Example: You open Mailbox 10, and it has a note saying "The actual data is in Mailbox 50."

4. Indexed Addressing:
You take a "base" address and add an "offset" (a number stored in an Index Register) to find the final location. This is perfect for looking through lists or arrays.
Formula: \(Final Address = Base Address + Index Register\).
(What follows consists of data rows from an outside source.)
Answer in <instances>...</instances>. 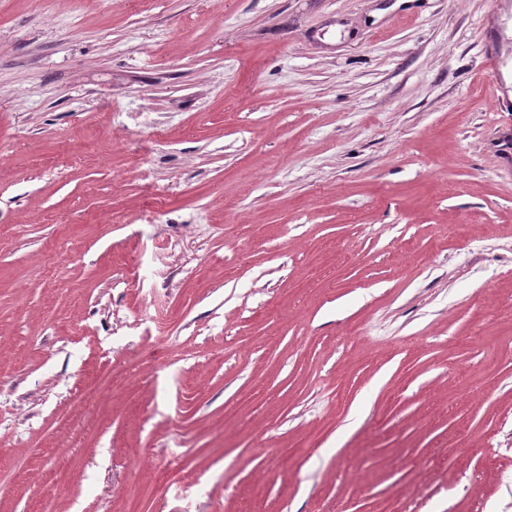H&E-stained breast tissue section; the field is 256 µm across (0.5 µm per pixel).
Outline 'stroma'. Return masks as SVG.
I'll use <instances>...</instances> for the list:
<instances>
[{
  "instance_id": "obj_1",
  "label": "stroma",
  "mask_w": 512,
  "mask_h": 512,
  "mask_svg": "<svg viewBox=\"0 0 512 512\" xmlns=\"http://www.w3.org/2000/svg\"><path fill=\"white\" fill-rule=\"evenodd\" d=\"M509 343L512 0H0V512H512Z\"/></svg>"
}]
</instances>
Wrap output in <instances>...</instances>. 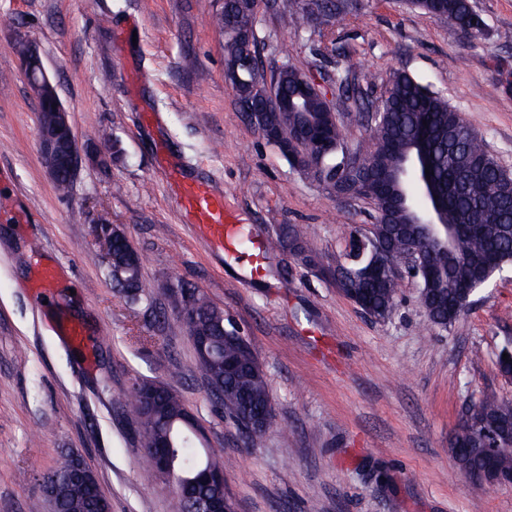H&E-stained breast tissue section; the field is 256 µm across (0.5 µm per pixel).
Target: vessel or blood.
Masks as SVG:
<instances>
[{
    "instance_id": "obj_1",
    "label": "vessel or blood",
    "mask_w": 512,
    "mask_h": 512,
    "mask_svg": "<svg viewBox=\"0 0 512 512\" xmlns=\"http://www.w3.org/2000/svg\"><path fill=\"white\" fill-rule=\"evenodd\" d=\"M167 172L176 203L199 238L214 251H236L240 232L225 210L223 195L209 181L185 175L179 164H170Z\"/></svg>"
}]
</instances>
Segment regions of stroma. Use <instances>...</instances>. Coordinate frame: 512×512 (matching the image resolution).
<instances>
[{
	"mask_svg": "<svg viewBox=\"0 0 512 512\" xmlns=\"http://www.w3.org/2000/svg\"><path fill=\"white\" fill-rule=\"evenodd\" d=\"M483 21L466 36L409 0H357L353 15L295 35L259 7L264 69L353 68L380 97L403 70L461 111L512 170V0H472ZM222 0H0V512H32L43 475L65 451L94 469L112 512H170L171 487L140 456L128 394L149 380L175 390L224 451L239 512H512V486H478L448 439L492 391L512 401L497 357L512 338V264L452 326H431L416 281L402 278L385 321L349 301L330 274L349 230L372 222L364 200L329 196L291 168L241 112L215 27ZM35 45L69 112L79 147L108 134L118 159L81 162L61 195L42 160L38 102L16 41ZM343 54L330 51L331 44ZM208 180L240 233L271 240L296 224L319 265L269 252L262 277L244 258L197 240L156 156ZM119 225L142 259V302L105 276L91 227ZM60 276L47 304L29 287ZM203 291L240 329L267 377L277 424L254 446L210 398L166 292ZM90 341L66 343L61 323Z\"/></svg>",
	"mask_w": 512,
	"mask_h": 512,
	"instance_id": "obj_1",
	"label": "stroma"
}]
</instances>
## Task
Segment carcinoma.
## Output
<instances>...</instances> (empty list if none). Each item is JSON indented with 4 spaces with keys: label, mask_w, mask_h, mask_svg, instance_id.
Wrapping results in <instances>:
<instances>
[{
    "label": "carcinoma",
    "mask_w": 512,
    "mask_h": 512,
    "mask_svg": "<svg viewBox=\"0 0 512 512\" xmlns=\"http://www.w3.org/2000/svg\"><path fill=\"white\" fill-rule=\"evenodd\" d=\"M416 6L428 14L448 20L464 33L481 31L483 22L471 6V0H416ZM279 16L283 23L299 33L311 27L312 15L303 0H280ZM258 6L255 0H235L231 10L216 16V26L225 37V62L231 67L242 57L257 56ZM240 97L252 95V84L264 77L259 67L251 72L239 70ZM336 97L352 102L364 135L354 143L345 140L336 113L329 111L321 99L303 81V71L290 63L283 64L278 88L282 96L296 97L297 109H271L247 115L276 130L283 141L293 143V152L282 153L288 162L306 177L334 194L339 188L350 198L367 200L376 213V244L366 247L361 260L343 267L340 288L347 296L365 298L371 317L389 318L396 309L399 278L391 264L401 253L419 248L425 262L439 271L431 281H420V293L431 324L446 329L465 309L469 296L462 285L474 281L484 285L504 265L512 263V173L504 169L488 149L483 136L461 112L448 105L438 94L417 82L411 75L396 70L390 76L380 99L366 100L364 87L355 72L346 68L333 76ZM430 132L425 167L430 175L413 164L418 142L416 133L422 119ZM440 194V219L446 226L472 224L474 229L455 232L450 251L428 249L419 237L421 214L433 202V192ZM293 246L298 261L315 266L318 259L306 246L302 232L294 225H284L271 249ZM130 247L116 241L112 260L106 262L107 276L127 294L131 303L144 293L141 265L124 274L133 280L125 286L117 271L126 264ZM178 305L190 304L201 316L199 330L227 336L217 341L224 351L235 353L240 347L235 329L224 327V309L215 306L206 294L181 284L170 289ZM197 368L215 388H224L230 405L246 402L259 406L270 398L264 372H226L218 360H197ZM159 411L169 417L180 415L185 406L171 389H154ZM512 416V403L487 392L471 408V419L487 425ZM479 442L458 448L450 441V453L462 471L475 469L480 456L473 452ZM176 453V484L192 481L200 462L189 441L181 440ZM77 459L63 453L43 476L58 486L55 503L58 512H102L108 504L87 489L69 485L67 474Z\"/></svg>",
    "instance_id": "obj_1"
}]
</instances>
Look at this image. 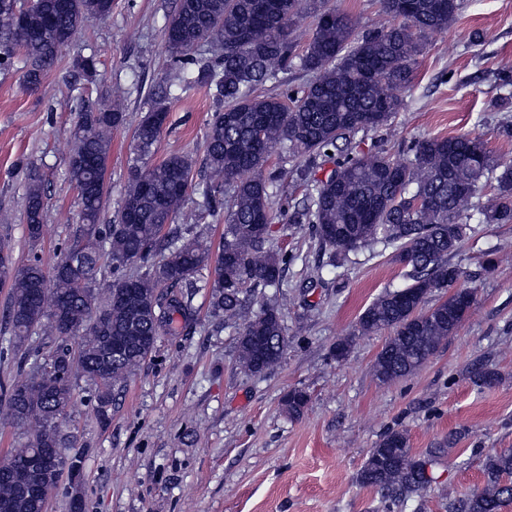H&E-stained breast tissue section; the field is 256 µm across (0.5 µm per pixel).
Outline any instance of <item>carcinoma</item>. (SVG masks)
Returning a JSON list of instances; mask_svg holds the SVG:
<instances>
[{"mask_svg":"<svg viewBox=\"0 0 512 512\" xmlns=\"http://www.w3.org/2000/svg\"><path fill=\"white\" fill-rule=\"evenodd\" d=\"M66 2L61 10L54 0H0V45L23 50L31 89L43 85L58 50L86 17L112 13V0ZM460 8V0H382L381 19L361 29L328 0H178L165 41L172 58L186 66L180 89L204 87L221 106L205 135L209 174L201 187L206 208L224 214L215 253L173 223L187 201L193 158L174 152L159 163L145 162L163 131L154 115L168 112L170 91L154 94L135 129L122 203L104 226L99 221L112 130L125 124L126 115L118 99L97 105L75 100L78 121L67 170L78 191L79 235L50 273L36 260L16 264L0 249V283L12 291V347L32 360L27 380L12 386L3 405L5 419L30 436L0 469V503L11 512L46 508L59 484L40 478L36 460L47 449L63 453L61 473L80 477V456L66 453L73 440L56 422V414L71 406V379L80 376L95 387L100 418L107 421L112 395L151 356L158 339L190 334L200 272L209 273L211 313L236 330L239 368L261 374L280 362L288 345V295L275 305L251 306L256 289L280 287L292 259L270 244L275 222L311 225L335 256L377 242L394 248L406 284L378 296L357 321L359 335L390 332L372 366L379 383L411 375L458 330L477 290L450 256L473 233L471 212L485 224H512V164L498 162L473 133L414 140L403 162L382 149L356 153L351 143L358 132L386 126L402 109L398 91L418 65L421 34L448 29ZM306 9L314 14V27L298 52L294 31ZM212 36L217 51L196 56ZM296 65L312 80L290 90L288 100L255 94ZM277 148L292 168L264 170ZM336 150L345 153L336 169L324 180L311 179L318 160ZM290 170L311 181L313 192L301 206L276 210L273 198ZM247 172L253 176L244 177ZM488 186L493 194L487 198ZM25 199L28 241L35 247L43 238L44 190L34 171L27 175ZM106 264L112 281L103 288ZM130 265L138 266L136 274L126 273ZM434 291L448 296L422 310ZM91 301L99 323L75 347L68 329L91 322ZM469 379L483 389L501 377L480 365ZM309 401L307 392L293 389L282 410L298 418ZM461 440L462 433L450 432L437 448L418 455L405 429L390 428L370 450L357 482L380 493L386 512L395 502L423 496L435 483L432 466ZM483 473V486L451 501L448 512H502L512 503V448L486 455Z\"/></svg>","mask_w":512,"mask_h":512,"instance_id":"1","label":"carcinoma"}]
</instances>
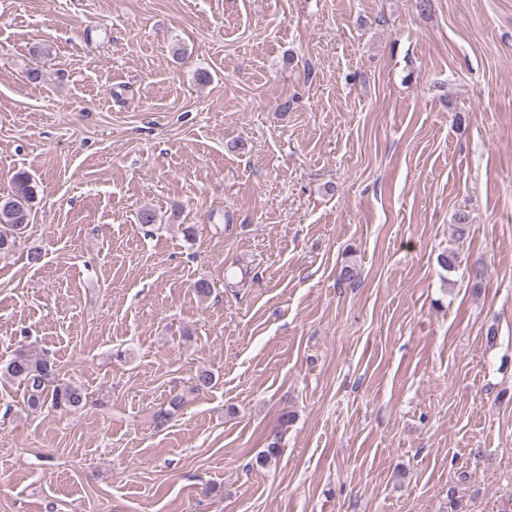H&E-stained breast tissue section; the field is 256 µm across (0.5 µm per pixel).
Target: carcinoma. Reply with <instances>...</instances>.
Instances as JSON below:
<instances>
[{"mask_svg": "<svg viewBox=\"0 0 512 512\" xmlns=\"http://www.w3.org/2000/svg\"><path fill=\"white\" fill-rule=\"evenodd\" d=\"M37 196L36 181L25 171L15 173L10 191L0 196V251L9 249L10 237L20 233L30 223ZM0 375L23 386L28 395V404L32 407L48 402L52 408L67 412L83 401L82 393L75 387L63 384L50 386L54 379L52 364L23 345L0 368ZM183 404V395H172L164 406L153 413L152 419L164 424L181 410Z\"/></svg>", "mask_w": 512, "mask_h": 512, "instance_id": "carcinoma-1", "label": "carcinoma"}]
</instances>
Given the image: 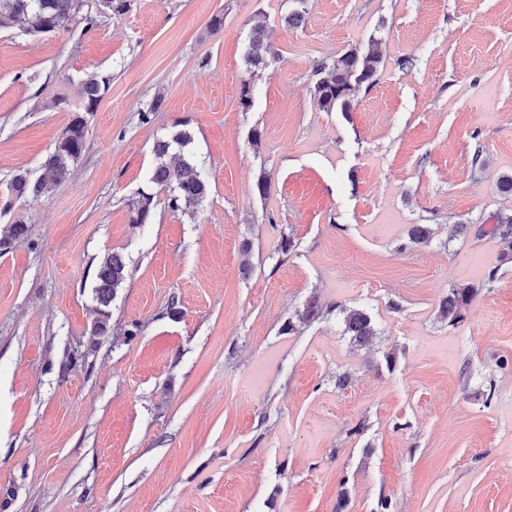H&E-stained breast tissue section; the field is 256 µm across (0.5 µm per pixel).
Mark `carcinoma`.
Masks as SVG:
<instances>
[{"instance_id": "cac0c4a2", "label": "carcinoma", "mask_w": 512, "mask_h": 512, "mask_svg": "<svg viewBox=\"0 0 512 512\" xmlns=\"http://www.w3.org/2000/svg\"><path fill=\"white\" fill-rule=\"evenodd\" d=\"M82 5L83 0H0V28L22 24L35 33L68 32L79 17ZM264 19L261 12L255 15L246 53L248 78L241 82L240 91V105L245 112L252 106L253 80L267 66L269 47L265 41ZM386 54L384 39L371 36L365 44L318 63L312 93L320 109L325 112L350 111L360 92L376 82ZM109 83L108 76L86 79L80 92V110L94 111ZM191 143V135L184 130L176 132L169 139L156 141L153 147L155 163L150 175L152 184L168 191V208L188 215L195 213L208 194V184L201 168L193 157L186 155ZM85 146V120L76 114L54 152L42 163L40 177L31 182L22 174L15 176L10 183L12 193L17 197L38 196L61 184L70 175L69 163L81 156ZM154 207V195L140 192L139 198L130 207V222L152 223ZM432 236V229L428 225L415 224L410 229L408 243L423 245ZM127 277V263L120 253L112 252L104 256L97 269L93 288L97 304L103 308L109 307ZM476 295L477 289L470 284L451 289L439 304L440 318L451 325L464 321ZM336 311L342 315L344 333L350 339L361 347L372 344L376 332L370 316L364 310L338 305ZM322 316V306L313 296L304 303L298 320L310 323Z\"/></svg>"}]
</instances>
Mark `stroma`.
<instances>
[{
  "mask_svg": "<svg viewBox=\"0 0 512 512\" xmlns=\"http://www.w3.org/2000/svg\"><path fill=\"white\" fill-rule=\"evenodd\" d=\"M291 8L131 0L90 29L0 30V239L29 228L0 248V512H512V240L485 233L512 214V0H308L295 27ZM259 12L272 53L245 112ZM372 34L376 85L322 111L317 62ZM96 73L112 80L69 178L14 196L71 123L56 98ZM179 129L206 199L190 216L159 189L131 223ZM413 224L428 245L406 248ZM114 251L129 277L103 310ZM459 284L478 295L451 326ZM312 296L365 310L372 345L330 312L283 333ZM154 195L152 193L140 192V196L131 207L130 222L134 224H149L154 219ZM127 277V263L120 253L112 252L104 256L97 269L93 288L97 304L103 308L109 307ZM477 295V289L470 284H461L452 288L440 302L439 316L448 320V324L457 325L464 321Z\"/></svg>",
  "mask_w": 512,
  "mask_h": 512,
  "instance_id": "stroma-1",
  "label": "stroma"
}]
</instances>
Memory Aid: The "I-D-I-I" Trick

Immediate: It's right here.
Direct: Drive to the address.
Indirect: Inside is another address.
Indexed: Increment the base address.

4. Object-Oriented Programming (OOP)

OOP is a modern paradigm that focuses on Objects rather than actions. Instead of a long list of instructions, we create "objects" that represent things in the real world.

Key OOP Concepts:

Classes and Objects:
A Class is a blueprint (e.g., a drawing of a generic Car). An Object is the actual thing built from that blueprint (e.g., your neighbor's red Toyota).
• Attributes: The data the object holds (e.g., color, top speed).
• Methods: The things the object can do (e.g., drive(), honk()).

Encapsulation:
This means "hiding" the internal data of an object. You can only change the attributes using specific methods. It keeps the data safe from accidental changes elsewhere in the program.

Inheritance:
A "Child" class can take all the attributes and methods of a "Parent" class. For example, a "Truck" class can inherit from the "Vehicle" class but add its own features like "TowingCapacity".

Polymorphism:
This literally means "many forms." It allows a single method to behave differently depending on the object.
Example: A "makeSound()" method would make a Dog object "Bark" but make a Cat object "Meow".

Common Mistake to Avoid!

Students often confuse Classes and Objects. Just remember: You can't drive a "blueprint" of a car, you can only drive the "actual car." The Class is the plan; the Object is the result.

Summary Checklist

Before you move on, make sure you can answer these:
• Can you explain the difference between a Procedural and Object-Oriented approach?
• Do you know the 4 Addressing Modes and how they differ?
• Could you write a very simple 3-line LMC program to add two numbers?
• Do you understand how Inheritance helps programmers save time by reusing code?

Keep going! You're doing great. Programming paradigms are the foundation of how all your favorite software is built!